Task description: The whole listing that follows is to be restated word for word, images excluded.

Information shown:
━━━━━━━━━━━━━━━━━━━━

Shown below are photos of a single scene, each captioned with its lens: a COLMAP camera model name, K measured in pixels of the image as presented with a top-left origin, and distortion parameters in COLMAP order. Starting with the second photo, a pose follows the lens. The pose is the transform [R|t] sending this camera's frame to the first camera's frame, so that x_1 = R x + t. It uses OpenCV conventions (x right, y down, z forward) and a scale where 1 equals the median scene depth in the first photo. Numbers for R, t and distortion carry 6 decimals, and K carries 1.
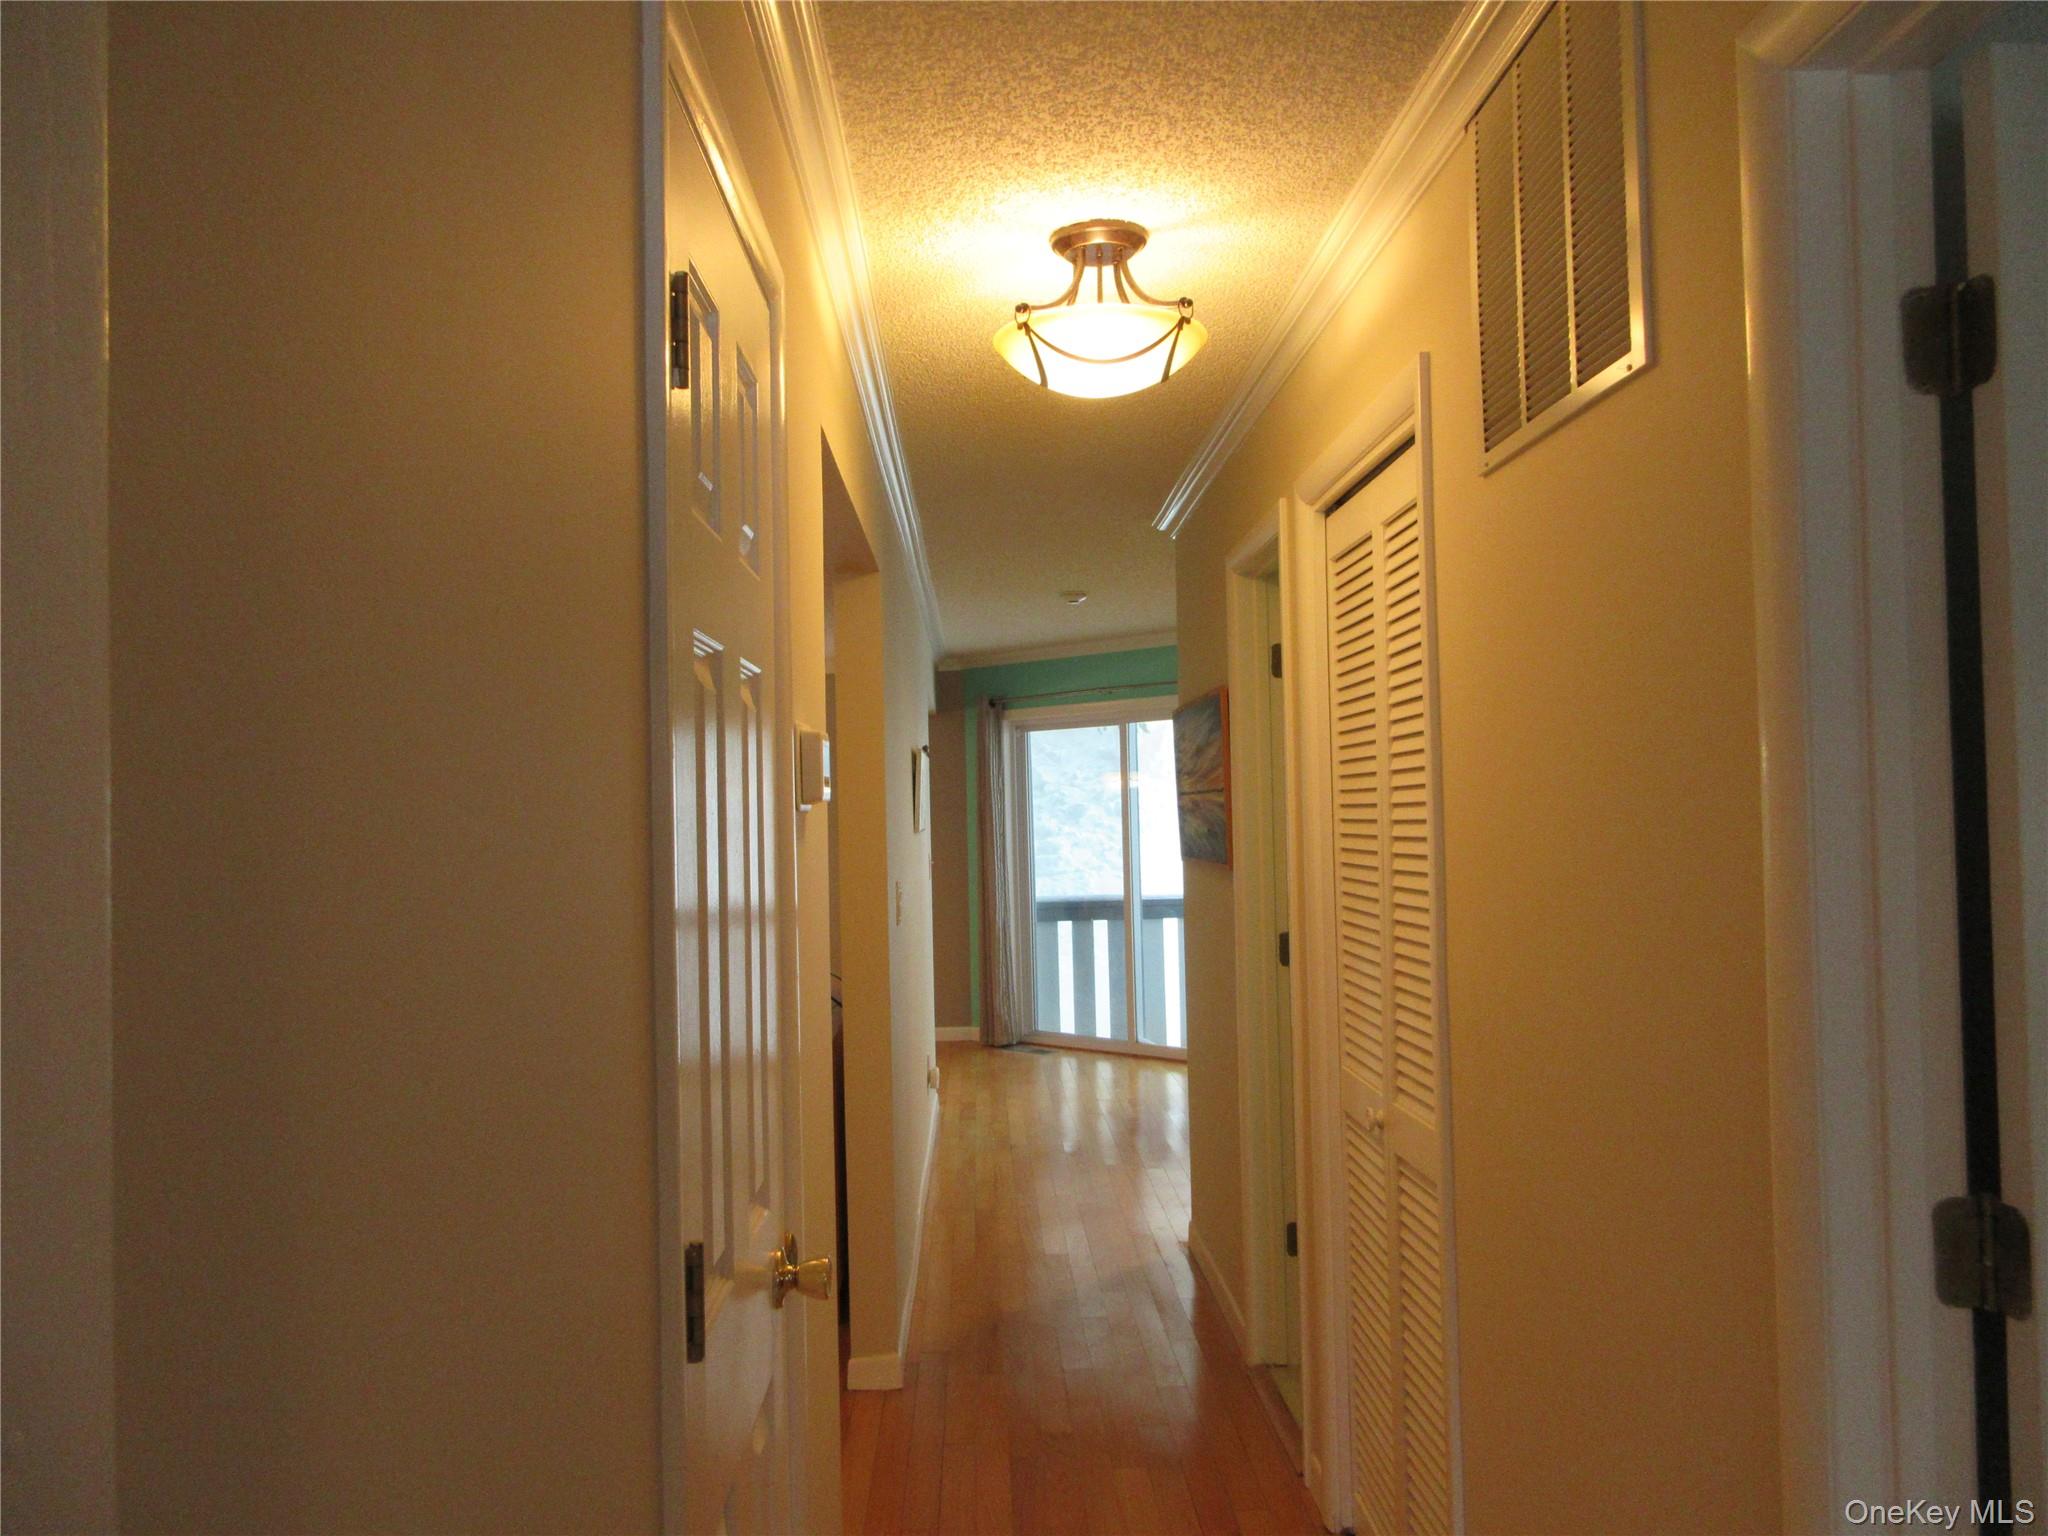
lens RADIAL K [[1503.6, 0, 1025.0], [0, 1503.6, 766.5], [0, 0, 1]] dist [-0.003614, -0.004176]
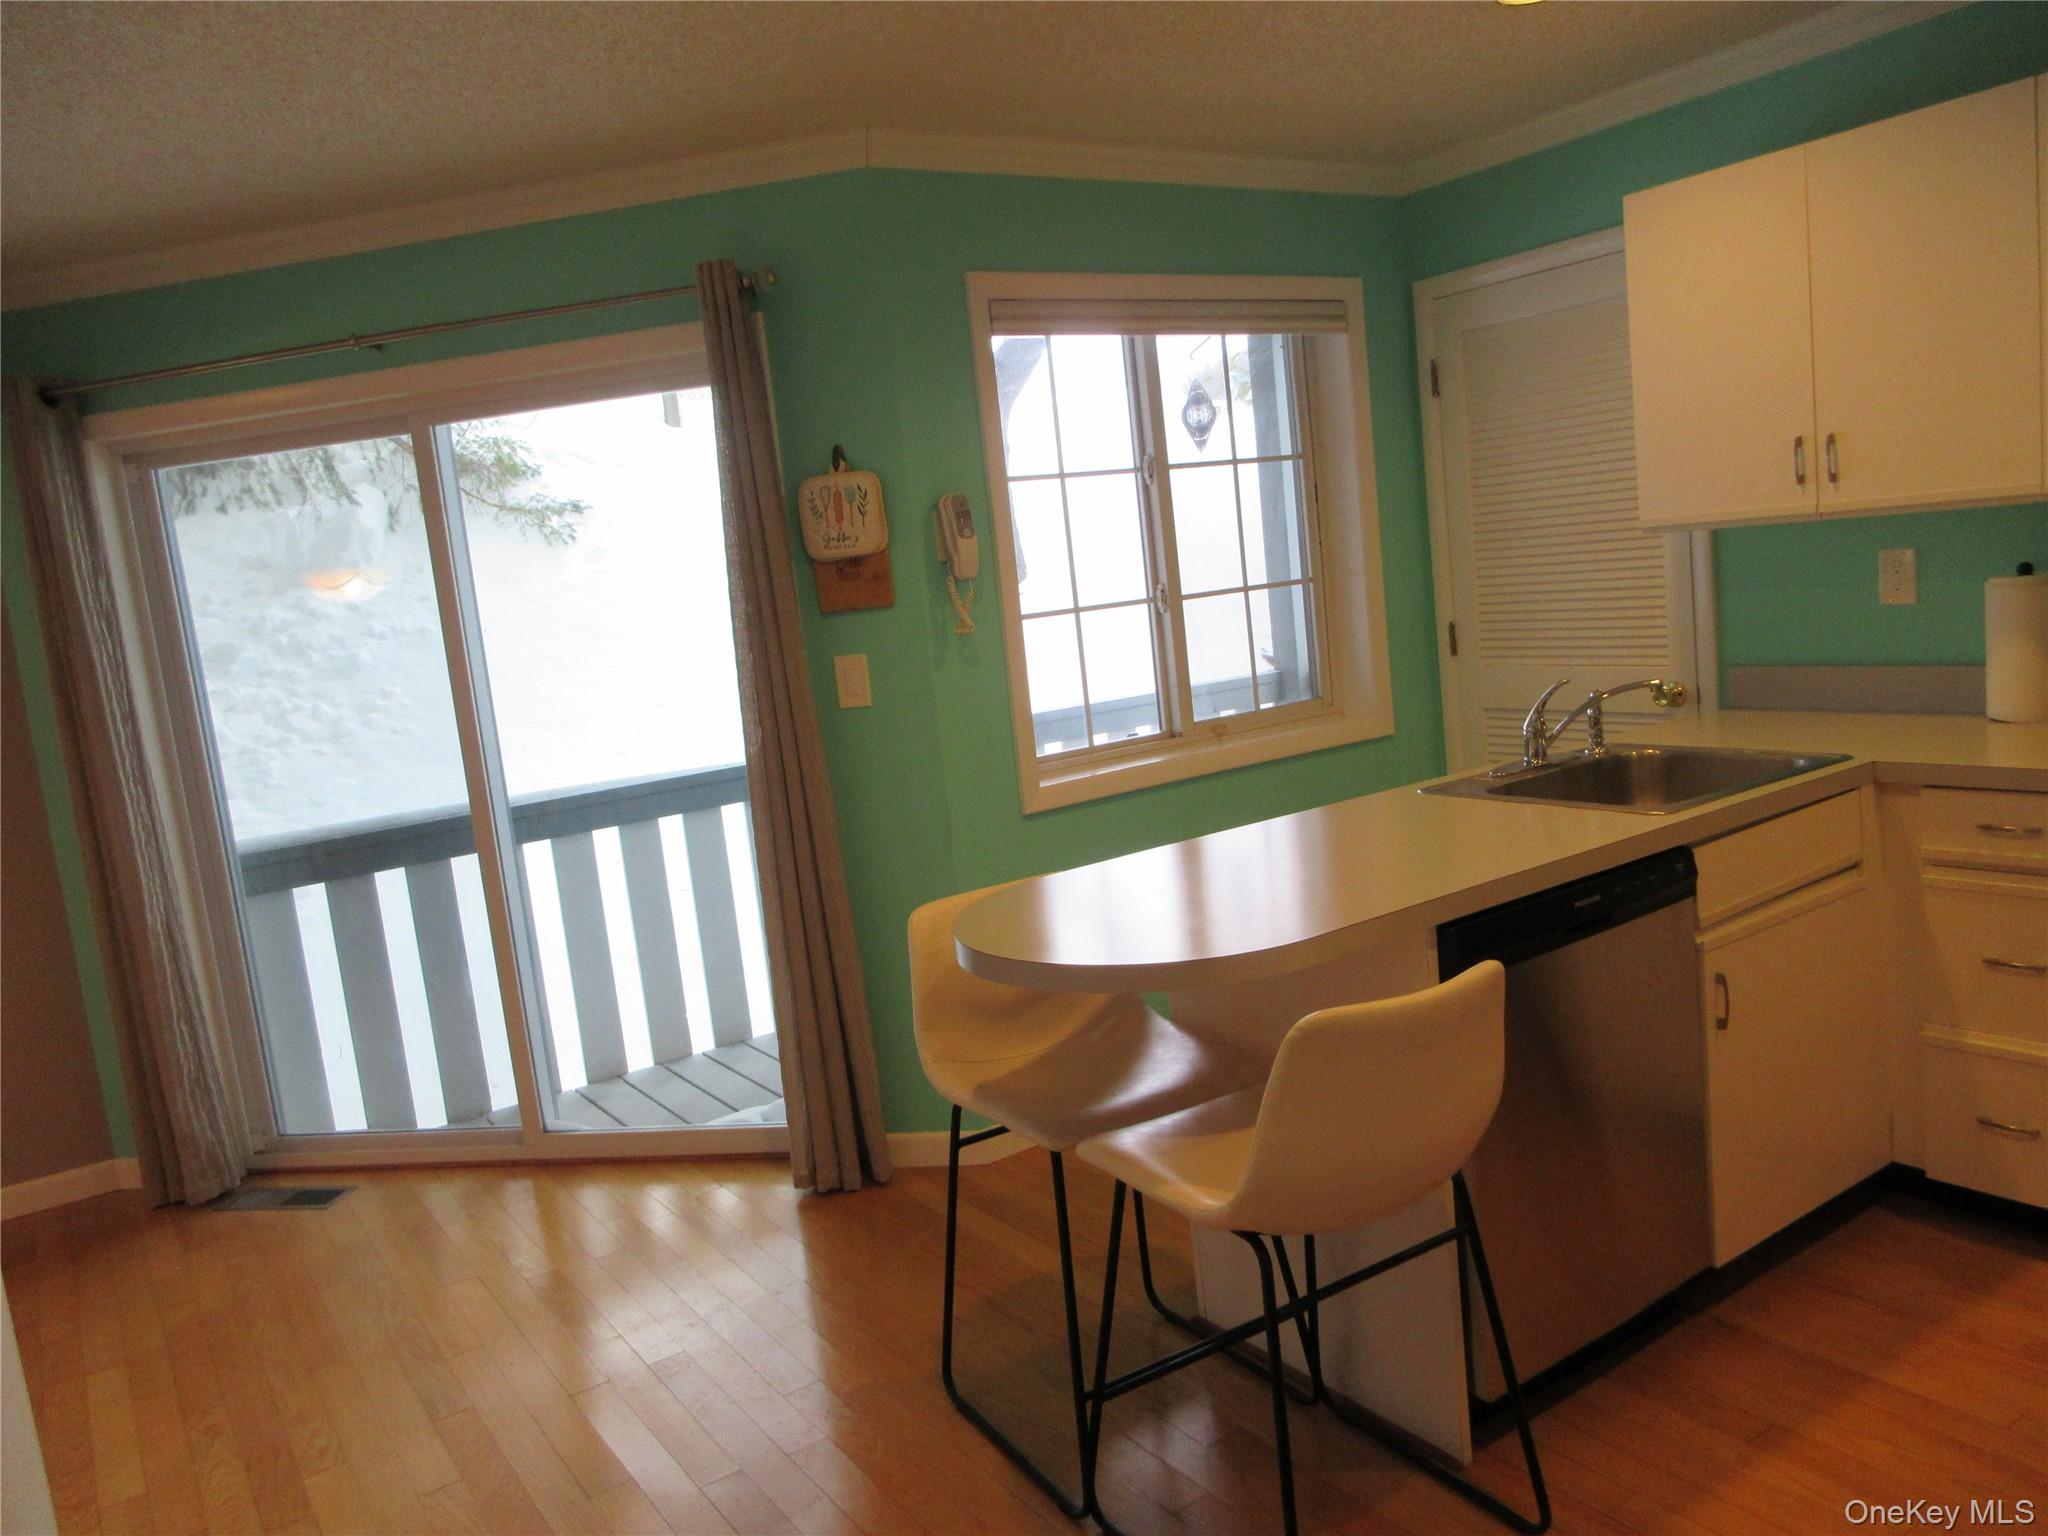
lens RADIAL K [[1503.6, 0, 1021.7], [0, 1503.6, 776.9], [0, 0, 1]] dist [-0.003614, -0.004176]
pose [[0.844947, -0.138685, 0.516557, -0.022744], [0.070297, 0.986215, 0.149792, 0.016771], [-0.530210, -0.090254, 0.843049, 0.505759]]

━━━━━━━━━━━━━━━━━━━━

Solution for this problem:
Shown below are photos of a single scene, each captioned with its lens: a COLMAP camera model name, K measured in pixels of the image as presented with a top-left origin, and distortion parameters in COLMAP order. Starting with the second photo, a pose follows the lens. The pose is the transform [R|t] sending this camera's frame to the first camera's frame, so that x_1 = R x + t. It uses OpenCV conventions (x right, y down, z forward) and a scale where 1 equals the median scene depth in the first photo. Numbers for R, t and distortion carry 6 decimals, and K carries 1.
lens RADIAL K [[1503.6, 0, 1025.0], [0, 1503.6, 766.5], [0, 0, 1]] dist [-0.003614, -0.004176]
lens RADIAL K [[1503.6, 0, 1021.7], [0, 1503.6, 776.9], [0, 0, 1]] dist [-0.003614, -0.004176]
pose [[0.844947, -0.138685, 0.516557, -0.022744], [0.070297, 0.986215, 0.149792, 0.016771], [-0.530210, -0.090254, 0.843049, 0.505759]]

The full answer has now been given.